CS 391L Machine Learning: Homework 4

CS 391L Machine Learning
Homework 4: Rule Induction

Due: Nov. 8, 2006

Current Weka Prism System

Weka contains a simple rule-learning system called Prism (weka.classifiers.rules.Prism). The system implements a top-down (general to specific) sequential-covering algorithm that employs a simple accuracy-based metric to pick an appropriate rule antecedent during rule construction. This algorithm is described in section 4.4 of the Witten and Frank textbook.

In this assignment, you should test rule learning on the soybean (full set), audiology, and splice (splice-new) data sets in /u/mooney/cs391L-code/weka/data/. Since Prism only supports nominal features and not continuous ones, it is unable to run on many of the other data sets. The slightly edited version of Prism in the class directory collects several summary statistics on the size of the rule base by adding AdditionalMeasureProducer's for the number of rules learned (measureNumRules), the total number of rule antecendents learned (measureNumAntecedents), and the average number of antecedents per rule (measureAveAntecedents).

Propositional Foil

The Foil heuristic for picking the best antecedent to add to a rule, as discussed in class, is somewhat more sophisticated than the simple heuristic in Prism. Make a simple propositional Foil-based learner called Pfoil. The easiest way to do this is to copy and edit the Prism code and simply change the heuristic it uses to pick the best rule-antecedent at each point. Computing the Foil heuristic may require storing additional information during rule construction.

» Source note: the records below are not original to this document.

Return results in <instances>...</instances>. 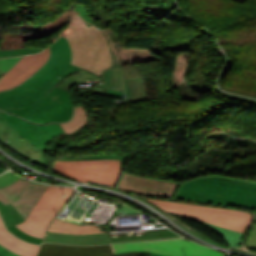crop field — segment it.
Instances as JSON below:
<instances>
[{
  "label": "crop field",
  "instance_id": "obj_1",
  "mask_svg": "<svg viewBox=\"0 0 256 256\" xmlns=\"http://www.w3.org/2000/svg\"><path fill=\"white\" fill-rule=\"evenodd\" d=\"M50 50V58L33 76L13 89L0 92V108L37 105L62 78L80 69L70 65L71 50L66 38L59 37Z\"/></svg>",
  "mask_w": 256,
  "mask_h": 256
},
{
  "label": "crop field",
  "instance_id": "obj_2",
  "mask_svg": "<svg viewBox=\"0 0 256 256\" xmlns=\"http://www.w3.org/2000/svg\"><path fill=\"white\" fill-rule=\"evenodd\" d=\"M173 199L252 209L256 189L199 177L181 184Z\"/></svg>",
  "mask_w": 256,
  "mask_h": 256
},
{
  "label": "crop field",
  "instance_id": "obj_3",
  "mask_svg": "<svg viewBox=\"0 0 256 256\" xmlns=\"http://www.w3.org/2000/svg\"><path fill=\"white\" fill-rule=\"evenodd\" d=\"M72 50L71 64L90 70L101 76L103 69L111 68L109 46L103 33L96 26L87 27L74 14L71 25L63 32Z\"/></svg>",
  "mask_w": 256,
  "mask_h": 256
},
{
  "label": "crop field",
  "instance_id": "obj_4",
  "mask_svg": "<svg viewBox=\"0 0 256 256\" xmlns=\"http://www.w3.org/2000/svg\"><path fill=\"white\" fill-rule=\"evenodd\" d=\"M181 236L171 232L165 227H154L124 231H114L110 233H95L84 235H73L56 232H47L44 242H58L80 245H95L115 242L154 240L180 238Z\"/></svg>",
  "mask_w": 256,
  "mask_h": 256
},
{
  "label": "crop field",
  "instance_id": "obj_5",
  "mask_svg": "<svg viewBox=\"0 0 256 256\" xmlns=\"http://www.w3.org/2000/svg\"><path fill=\"white\" fill-rule=\"evenodd\" d=\"M147 200L167 211L201 219L244 234L252 221V215L245 211L218 209L200 205H189L159 200Z\"/></svg>",
  "mask_w": 256,
  "mask_h": 256
},
{
  "label": "crop field",
  "instance_id": "obj_6",
  "mask_svg": "<svg viewBox=\"0 0 256 256\" xmlns=\"http://www.w3.org/2000/svg\"><path fill=\"white\" fill-rule=\"evenodd\" d=\"M117 160L55 162L53 170L80 182H99L115 186L123 168Z\"/></svg>",
  "mask_w": 256,
  "mask_h": 256
},
{
  "label": "crop field",
  "instance_id": "obj_7",
  "mask_svg": "<svg viewBox=\"0 0 256 256\" xmlns=\"http://www.w3.org/2000/svg\"><path fill=\"white\" fill-rule=\"evenodd\" d=\"M73 192L71 187L49 186L26 221L17 225L25 233L43 238L48 223ZM66 194V197H63Z\"/></svg>",
  "mask_w": 256,
  "mask_h": 256
},
{
  "label": "crop field",
  "instance_id": "obj_8",
  "mask_svg": "<svg viewBox=\"0 0 256 256\" xmlns=\"http://www.w3.org/2000/svg\"><path fill=\"white\" fill-rule=\"evenodd\" d=\"M66 90L54 87L47 97L37 106L22 109H2L16 113L37 123L65 122L71 119L73 103Z\"/></svg>",
  "mask_w": 256,
  "mask_h": 256
},
{
  "label": "crop field",
  "instance_id": "obj_9",
  "mask_svg": "<svg viewBox=\"0 0 256 256\" xmlns=\"http://www.w3.org/2000/svg\"><path fill=\"white\" fill-rule=\"evenodd\" d=\"M114 253L148 250L166 256H225L186 239L112 245Z\"/></svg>",
  "mask_w": 256,
  "mask_h": 256
},
{
  "label": "crop field",
  "instance_id": "obj_10",
  "mask_svg": "<svg viewBox=\"0 0 256 256\" xmlns=\"http://www.w3.org/2000/svg\"><path fill=\"white\" fill-rule=\"evenodd\" d=\"M47 187L20 178L11 185L0 188V201L5 205L11 203L25 220Z\"/></svg>",
  "mask_w": 256,
  "mask_h": 256
},
{
  "label": "crop field",
  "instance_id": "obj_11",
  "mask_svg": "<svg viewBox=\"0 0 256 256\" xmlns=\"http://www.w3.org/2000/svg\"><path fill=\"white\" fill-rule=\"evenodd\" d=\"M49 47L36 55L24 56L0 77V91L10 89L33 75L49 58Z\"/></svg>",
  "mask_w": 256,
  "mask_h": 256
},
{
  "label": "crop field",
  "instance_id": "obj_12",
  "mask_svg": "<svg viewBox=\"0 0 256 256\" xmlns=\"http://www.w3.org/2000/svg\"><path fill=\"white\" fill-rule=\"evenodd\" d=\"M178 185L179 183L148 179L124 173L118 188L138 194L171 198L174 189Z\"/></svg>",
  "mask_w": 256,
  "mask_h": 256
},
{
  "label": "crop field",
  "instance_id": "obj_13",
  "mask_svg": "<svg viewBox=\"0 0 256 256\" xmlns=\"http://www.w3.org/2000/svg\"><path fill=\"white\" fill-rule=\"evenodd\" d=\"M7 123V122H6ZM0 116V141L15 151L17 154L43 166L45 165L44 152L27 143L17 136ZM9 141V143H6Z\"/></svg>",
  "mask_w": 256,
  "mask_h": 256
},
{
  "label": "crop field",
  "instance_id": "obj_14",
  "mask_svg": "<svg viewBox=\"0 0 256 256\" xmlns=\"http://www.w3.org/2000/svg\"><path fill=\"white\" fill-rule=\"evenodd\" d=\"M38 256H113L110 245L106 246H70L43 244Z\"/></svg>",
  "mask_w": 256,
  "mask_h": 256
},
{
  "label": "crop field",
  "instance_id": "obj_15",
  "mask_svg": "<svg viewBox=\"0 0 256 256\" xmlns=\"http://www.w3.org/2000/svg\"><path fill=\"white\" fill-rule=\"evenodd\" d=\"M0 243L6 248L23 256H36L40 248V246L24 243L21 240L12 236L5 229L1 219H0Z\"/></svg>",
  "mask_w": 256,
  "mask_h": 256
},
{
  "label": "crop field",
  "instance_id": "obj_16",
  "mask_svg": "<svg viewBox=\"0 0 256 256\" xmlns=\"http://www.w3.org/2000/svg\"><path fill=\"white\" fill-rule=\"evenodd\" d=\"M52 222L54 223L50 224L48 231L74 233V234L103 232L100 230V228H97V226L87 223L85 221L80 226L74 225L56 218H54Z\"/></svg>",
  "mask_w": 256,
  "mask_h": 256
},
{
  "label": "crop field",
  "instance_id": "obj_17",
  "mask_svg": "<svg viewBox=\"0 0 256 256\" xmlns=\"http://www.w3.org/2000/svg\"><path fill=\"white\" fill-rule=\"evenodd\" d=\"M104 79L105 87L125 91L124 76L121 67L106 69L101 76Z\"/></svg>",
  "mask_w": 256,
  "mask_h": 256
},
{
  "label": "crop field",
  "instance_id": "obj_18",
  "mask_svg": "<svg viewBox=\"0 0 256 256\" xmlns=\"http://www.w3.org/2000/svg\"><path fill=\"white\" fill-rule=\"evenodd\" d=\"M86 122L87 113L85 108L83 106H76L74 118L67 123H60V125L66 134H72L76 130L82 128Z\"/></svg>",
  "mask_w": 256,
  "mask_h": 256
},
{
  "label": "crop field",
  "instance_id": "obj_19",
  "mask_svg": "<svg viewBox=\"0 0 256 256\" xmlns=\"http://www.w3.org/2000/svg\"><path fill=\"white\" fill-rule=\"evenodd\" d=\"M142 78L125 79L126 84V102L144 100V91L141 84Z\"/></svg>",
  "mask_w": 256,
  "mask_h": 256
},
{
  "label": "crop field",
  "instance_id": "obj_20",
  "mask_svg": "<svg viewBox=\"0 0 256 256\" xmlns=\"http://www.w3.org/2000/svg\"><path fill=\"white\" fill-rule=\"evenodd\" d=\"M171 214H175V213H171ZM176 215H179V214H176ZM179 216H183V215H179ZM183 217H186V216H183ZM186 218H189V217H186ZM189 219L199 221V222L203 223L204 225L218 231L225 238V240L227 241V243L229 244L230 247H238L240 240L244 236L241 233H238V232H235V231H232L229 229H225V228H222V227H219V226H216V225L204 222V221L196 220L193 218H189Z\"/></svg>",
  "mask_w": 256,
  "mask_h": 256
},
{
  "label": "crop field",
  "instance_id": "obj_21",
  "mask_svg": "<svg viewBox=\"0 0 256 256\" xmlns=\"http://www.w3.org/2000/svg\"><path fill=\"white\" fill-rule=\"evenodd\" d=\"M0 214L5 222L6 227L13 226L24 221L11 204L5 206L0 202Z\"/></svg>",
  "mask_w": 256,
  "mask_h": 256
},
{
  "label": "crop field",
  "instance_id": "obj_22",
  "mask_svg": "<svg viewBox=\"0 0 256 256\" xmlns=\"http://www.w3.org/2000/svg\"><path fill=\"white\" fill-rule=\"evenodd\" d=\"M122 68H123L125 78H132V77H138V76H142L143 78V74L138 65H126V66H122ZM143 81H144V78H143ZM142 84L145 91V97L146 99H149L147 95L146 87H145V82Z\"/></svg>",
  "mask_w": 256,
  "mask_h": 256
},
{
  "label": "crop field",
  "instance_id": "obj_23",
  "mask_svg": "<svg viewBox=\"0 0 256 256\" xmlns=\"http://www.w3.org/2000/svg\"><path fill=\"white\" fill-rule=\"evenodd\" d=\"M40 51H42V50L32 49V48L1 49L0 50V57L22 55V54H31V53H37V52H40Z\"/></svg>",
  "mask_w": 256,
  "mask_h": 256
},
{
  "label": "crop field",
  "instance_id": "obj_24",
  "mask_svg": "<svg viewBox=\"0 0 256 256\" xmlns=\"http://www.w3.org/2000/svg\"><path fill=\"white\" fill-rule=\"evenodd\" d=\"M127 157H117L114 155H99V156H89L84 158H62L58 161H75V160H96V159H117L121 160L120 166L123 167Z\"/></svg>",
  "mask_w": 256,
  "mask_h": 256
},
{
  "label": "crop field",
  "instance_id": "obj_25",
  "mask_svg": "<svg viewBox=\"0 0 256 256\" xmlns=\"http://www.w3.org/2000/svg\"><path fill=\"white\" fill-rule=\"evenodd\" d=\"M207 178L224 181V182H228V183H232V184L256 188V182L244 181L239 178H226V177H217V176H207Z\"/></svg>",
  "mask_w": 256,
  "mask_h": 256
},
{
  "label": "crop field",
  "instance_id": "obj_26",
  "mask_svg": "<svg viewBox=\"0 0 256 256\" xmlns=\"http://www.w3.org/2000/svg\"><path fill=\"white\" fill-rule=\"evenodd\" d=\"M7 229L10 232H12L13 234H15L17 237H19V238H21L25 241H29V242H32L34 244H41L42 239L30 237L27 234H25L24 232H22L21 230H19L16 226L9 227Z\"/></svg>",
  "mask_w": 256,
  "mask_h": 256
},
{
  "label": "crop field",
  "instance_id": "obj_27",
  "mask_svg": "<svg viewBox=\"0 0 256 256\" xmlns=\"http://www.w3.org/2000/svg\"><path fill=\"white\" fill-rule=\"evenodd\" d=\"M23 56L12 57V58H3L0 59V76L10 69L17 61H19ZM5 74V73H4Z\"/></svg>",
  "mask_w": 256,
  "mask_h": 256
},
{
  "label": "crop field",
  "instance_id": "obj_28",
  "mask_svg": "<svg viewBox=\"0 0 256 256\" xmlns=\"http://www.w3.org/2000/svg\"><path fill=\"white\" fill-rule=\"evenodd\" d=\"M248 250L256 251V224L245 242Z\"/></svg>",
  "mask_w": 256,
  "mask_h": 256
},
{
  "label": "crop field",
  "instance_id": "obj_29",
  "mask_svg": "<svg viewBox=\"0 0 256 256\" xmlns=\"http://www.w3.org/2000/svg\"><path fill=\"white\" fill-rule=\"evenodd\" d=\"M19 177L14 174L7 172L0 176V187L6 186L17 180Z\"/></svg>",
  "mask_w": 256,
  "mask_h": 256
},
{
  "label": "crop field",
  "instance_id": "obj_30",
  "mask_svg": "<svg viewBox=\"0 0 256 256\" xmlns=\"http://www.w3.org/2000/svg\"><path fill=\"white\" fill-rule=\"evenodd\" d=\"M214 90H215L219 95H221V96H223V97H227V98H230V99H236V100H239V101H244V102L256 104V101H255V100H251V99H247V98H242V97H238V96H234V95H230V94H226V93L220 92V91L217 89L216 86L214 87Z\"/></svg>",
  "mask_w": 256,
  "mask_h": 256
},
{
  "label": "crop field",
  "instance_id": "obj_31",
  "mask_svg": "<svg viewBox=\"0 0 256 256\" xmlns=\"http://www.w3.org/2000/svg\"><path fill=\"white\" fill-rule=\"evenodd\" d=\"M122 212H125L126 214H136L141 213L135 209H132L128 206L122 205V207L119 209V211L116 213V215H121Z\"/></svg>",
  "mask_w": 256,
  "mask_h": 256
},
{
  "label": "crop field",
  "instance_id": "obj_32",
  "mask_svg": "<svg viewBox=\"0 0 256 256\" xmlns=\"http://www.w3.org/2000/svg\"><path fill=\"white\" fill-rule=\"evenodd\" d=\"M0 256H19L17 254H15L14 252L6 249L5 247H3L1 244H0Z\"/></svg>",
  "mask_w": 256,
  "mask_h": 256
},
{
  "label": "crop field",
  "instance_id": "obj_33",
  "mask_svg": "<svg viewBox=\"0 0 256 256\" xmlns=\"http://www.w3.org/2000/svg\"><path fill=\"white\" fill-rule=\"evenodd\" d=\"M140 252L150 253V252H148V251H140ZM122 254H126V253H122ZM117 255H121V254H115V256H117ZM150 256H162V255H158V254L150 253Z\"/></svg>",
  "mask_w": 256,
  "mask_h": 256
},
{
  "label": "crop field",
  "instance_id": "obj_34",
  "mask_svg": "<svg viewBox=\"0 0 256 256\" xmlns=\"http://www.w3.org/2000/svg\"><path fill=\"white\" fill-rule=\"evenodd\" d=\"M3 172H5V171H3V170L0 169V174L3 173Z\"/></svg>",
  "mask_w": 256,
  "mask_h": 256
}]
</instances>
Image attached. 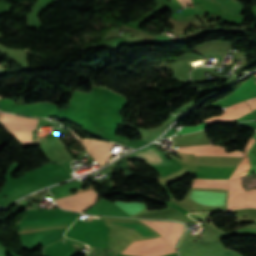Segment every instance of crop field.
Wrapping results in <instances>:
<instances>
[{
  "instance_id": "8a807250",
  "label": "crop field",
  "mask_w": 256,
  "mask_h": 256,
  "mask_svg": "<svg viewBox=\"0 0 256 256\" xmlns=\"http://www.w3.org/2000/svg\"><path fill=\"white\" fill-rule=\"evenodd\" d=\"M162 246H170L162 237L135 241L132 242L129 247L137 248H158ZM176 252V250L171 247H163L159 249H136V248H127L123 253L125 254H134L142 256H158Z\"/></svg>"
},
{
  "instance_id": "ac0d7876",
  "label": "crop field",
  "mask_w": 256,
  "mask_h": 256,
  "mask_svg": "<svg viewBox=\"0 0 256 256\" xmlns=\"http://www.w3.org/2000/svg\"><path fill=\"white\" fill-rule=\"evenodd\" d=\"M230 194L228 209L249 207L250 191L241 187V178L229 180ZM250 207H256V189L251 190Z\"/></svg>"
},
{
  "instance_id": "34b2d1b8",
  "label": "crop field",
  "mask_w": 256,
  "mask_h": 256,
  "mask_svg": "<svg viewBox=\"0 0 256 256\" xmlns=\"http://www.w3.org/2000/svg\"><path fill=\"white\" fill-rule=\"evenodd\" d=\"M158 232L164 239L176 249V244L183 232V225L175 222L145 221L140 220Z\"/></svg>"
},
{
  "instance_id": "412701ff",
  "label": "crop field",
  "mask_w": 256,
  "mask_h": 256,
  "mask_svg": "<svg viewBox=\"0 0 256 256\" xmlns=\"http://www.w3.org/2000/svg\"><path fill=\"white\" fill-rule=\"evenodd\" d=\"M97 199H98V195L94 190H92V191H87L83 193H78L74 197L58 200L56 202L58 206H60L63 209L82 212L88 207H90L91 205H93L97 201Z\"/></svg>"
},
{
  "instance_id": "f4fd0767",
  "label": "crop field",
  "mask_w": 256,
  "mask_h": 256,
  "mask_svg": "<svg viewBox=\"0 0 256 256\" xmlns=\"http://www.w3.org/2000/svg\"><path fill=\"white\" fill-rule=\"evenodd\" d=\"M80 141L86 146L87 151L92 158L101 166L113 155L109 152L114 145L113 143L93 139H80Z\"/></svg>"
},
{
  "instance_id": "dd49c442",
  "label": "crop field",
  "mask_w": 256,
  "mask_h": 256,
  "mask_svg": "<svg viewBox=\"0 0 256 256\" xmlns=\"http://www.w3.org/2000/svg\"><path fill=\"white\" fill-rule=\"evenodd\" d=\"M3 122L8 125H13V126H19V127H24V128H29L31 129V124H32V119L29 118H23L11 114H3ZM7 127L13 131L23 143H26V138L31 136V130L29 129H24V128H18V127H13V126H8Z\"/></svg>"
},
{
  "instance_id": "e52e79f7",
  "label": "crop field",
  "mask_w": 256,
  "mask_h": 256,
  "mask_svg": "<svg viewBox=\"0 0 256 256\" xmlns=\"http://www.w3.org/2000/svg\"><path fill=\"white\" fill-rule=\"evenodd\" d=\"M130 156L135 159H142L150 166L172 165L159 151L149 146L130 154Z\"/></svg>"
},
{
  "instance_id": "d8731c3e",
  "label": "crop field",
  "mask_w": 256,
  "mask_h": 256,
  "mask_svg": "<svg viewBox=\"0 0 256 256\" xmlns=\"http://www.w3.org/2000/svg\"><path fill=\"white\" fill-rule=\"evenodd\" d=\"M250 111H252L250 107L244 101H242L240 103L228 107L221 116H216L205 121L210 124H215L228 120H234L245 115Z\"/></svg>"
},
{
  "instance_id": "5a996713",
  "label": "crop field",
  "mask_w": 256,
  "mask_h": 256,
  "mask_svg": "<svg viewBox=\"0 0 256 256\" xmlns=\"http://www.w3.org/2000/svg\"><path fill=\"white\" fill-rule=\"evenodd\" d=\"M176 150H185V151H194V155H206V156H231V157H243L244 153L242 152H231L226 153L224 147L221 146H206V147H197V148H188V149H176Z\"/></svg>"
},
{
  "instance_id": "3316defc",
  "label": "crop field",
  "mask_w": 256,
  "mask_h": 256,
  "mask_svg": "<svg viewBox=\"0 0 256 256\" xmlns=\"http://www.w3.org/2000/svg\"><path fill=\"white\" fill-rule=\"evenodd\" d=\"M256 140H254L253 138L250 139L247 147H246V150H245V157L243 159V161L241 162V164L236 168V170L233 172V174L231 175L230 179L232 178H238V177H243V176H246L249 168H250V162H249V158H248V150L249 148L253 145V143L255 142Z\"/></svg>"
},
{
  "instance_id": "28ad6ade",
  "label": "crop field",
  "mask_w": 256,
  "mask_h": 256,
  "mask_svg": "<svg viewBox=\"0 0 256 256\" xmlns=\"http://www.w3.org/2000/svg\"><path fill=\"white\" fill-rule=\"evenodd\" d=\"M191 186L228 188V180L193 179Z\"/></svg>"
},
{
  "instance_id": "d1516ede",
  "label": "crop field",
  "mask_w": 256,
  "mask_h": 256,
  "mask_svg": "<svg viewBox=\"0 0 256 256\" xmlns=\"http://www.w3.org/2000/svg\"><path fill=\"white\" fill-rule=\"evenodd\" d=\"M208 126H210V125H208V124H206V123H202L201 125H198V126H193V127H184L185 128V130L183 131L182 130V128L180 129V130H182V131H180L179 133H181V134H183V133H191V132H196V131H199V130H201V129H203V128H206V127H208ZM176 134H178V133H176ZM175 134V135H176Z\"/></svg>"
},
{
  "instance_id": "22f410ed",
  "label": "crop field",
  "mask_w": 256,
  "mask_h": 256,
  "mask_svg": "<svg viewBox=\"0 0 256 256\" xmlns=\"http://www.w3.org/2000/svg\"><path fill=\"white\" fill-rule=\"evenodd\" d=\"M19 164L18 163H13L11 164L9 170L7 171V176H10L17 168H18Z\"/></svg>"
},
{
  "instance_id": "cbeb9de0",
  "label": "crop field",
  "mask_w": 256,
  "mask_h": 256,
  "mask_svg": "<svg viewBox=\"0 0 256 256\" xmlns=\"http://www.w3.org/2000/svg\"><path fill=\"white\" fill-rule=\"evenodd\" d=\"M221 256H241L239 255L237 252H234L232 250H227L224 254H222Z\"/></svg>"
},
{
  "instance_id": "5142ce71",
  "label": "crop field",
  "mask_w": 256,
  "mask_h": 256,
  "mask_svg": "<svg viewBox=\"0 0 256 256\" xmlns=\"http://www.w3.org/2000/svg\"><path fill=\"white\" fill-rule=\"evenodd\" d=\"M246 102L251 106L252 110L256 108V98L246 100Z\"/></svg>"
},
{
  "instance_id": "d9b57169",
  "label": "crop field",
  "mask_w": 256,
  "mask_h": 256,
  "mask_svg": "<svg viewBox=\"0 0 256 256\" xmlns=\"http://www.w3.org/2000/svg\"><path fill=\"white\" fill-rule=\"evenodd\" d=\"M66 239V238H65Z\"/></svg>"
}]
</instances>
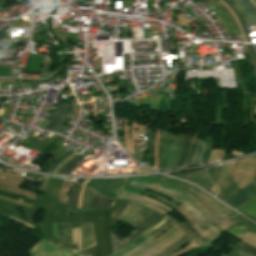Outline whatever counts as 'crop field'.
Instances as JSON below:
<instances>
[{
	"mask_svg": "<svg viewBox=\"0 0 256 256\" xmlns=\"http://www.w3.org/2000/svg\"><path fill=\"white\" fill-rule=\"evenodd\" d=\"M196 188V187H194ZM193 186H188L181 198L187 202L177 207V212L180 213L187 221L194 223H213L231 217L237 213L218 202L211 196L207 195L200 189L196 188L204 199ZM197 196L213 213H211L195 196Z\"/></svg>",
	"mask_w": 256,
	"mask_h": 256,
	"instance_id": "1",
	"label": "crop field"
},
{
	"mask_svg": "<svg viewBox=\"0 0 256 256\" xmlns=\"http://www.w3.org/2000/svg\"><path fill=\"white\" fill-rule=\"evenodd\" d=\"M169 217L165 215L162 219H160L155 225L147 229L145 232L137 236L129 244L125 245L115 253L110 256H123L127 252L136 248L139 244H141L145 239H147L150 235L156 232L159 228L165 225L169 220L166 218ZM30 253L32 256H88L84 253H76V251L71 250L69 248L64 247L58 243L52 245L46 240H41L38 244H36L33 248H31Z\"/></svg>",
	"mask_w": 256,
	"mask_h": 256,
	"instance_id": "2",
	"label": "crop field"
},
{
	"mask_svg": "<svg viewBox=\"0 0 256 256\" xmlns=\"http://www.w3.org/2000/svg\"><path fill=\"white\" fill-rule=\"evenodd\" d=\"M152 212L153 210L149 208L130 202L129 205L126 207V209L122 212V214L118 218H122L125 222L135 227ZM162 216L163 215L154 211L139 225H137L136 226L137 229L124 240L128 242L133 240L134 238H136L137 235H139L140 233L145 231L147 228L155 224L157 220L160 219Z\"/></svg>",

Use the Experimenter GUI to run 10 fold cross-validation learning curves comparing Prism, Pfoil, and the more sophisticated rule learner weka.classifiers.rules.JRip on the soybean, audiology, and splice data. JRip is a version of W. Cohen's Ripper that is a Pfoil-based algorithm with a form of reduced-error pruning (REP) using a tuning set to prune learned rules to prevent over-fitting. If you give Ripper too little training data, it can cause and error "Not enough data for REP", so you cannot run it on a very small training set.

Remember to plot points more densely early in the learning curve where changes are more pronounced. Note: these experiments are fairly computationally intensive and may take a little while to run (particularly the splice data). In the Analyzer in the Experimenter you can analyze training time, train accuracy, testing time, number of rules, number of antecedents, and average number of antecedents per rule as well as test accuracy.

In your report, discuss the following issues:

How does the accuracy of Pfoil compare to Prism? Are differences statistically significant? Why?
How does the complexity of rule bases generated by Pfoil compare to that of Prism? Why?
How does the training time and testing time of Pfoil compare to Prism? Why?
How do both of these methods compare to the more sophisticated JRip rule learner, both in terms of accuracy, rule complexity, and run time? Why?
How does the number of training examples affect the relative performance of different methods? Why?
How does the relative performance of different methods vary across domains (i.e. datasets)? Why?

Submit your learning curves (in color) with your hard-copy report and include discussion of the issues above. Edit the gnuplot files to reposition the key table and shorten system names to make the graphs more presentable.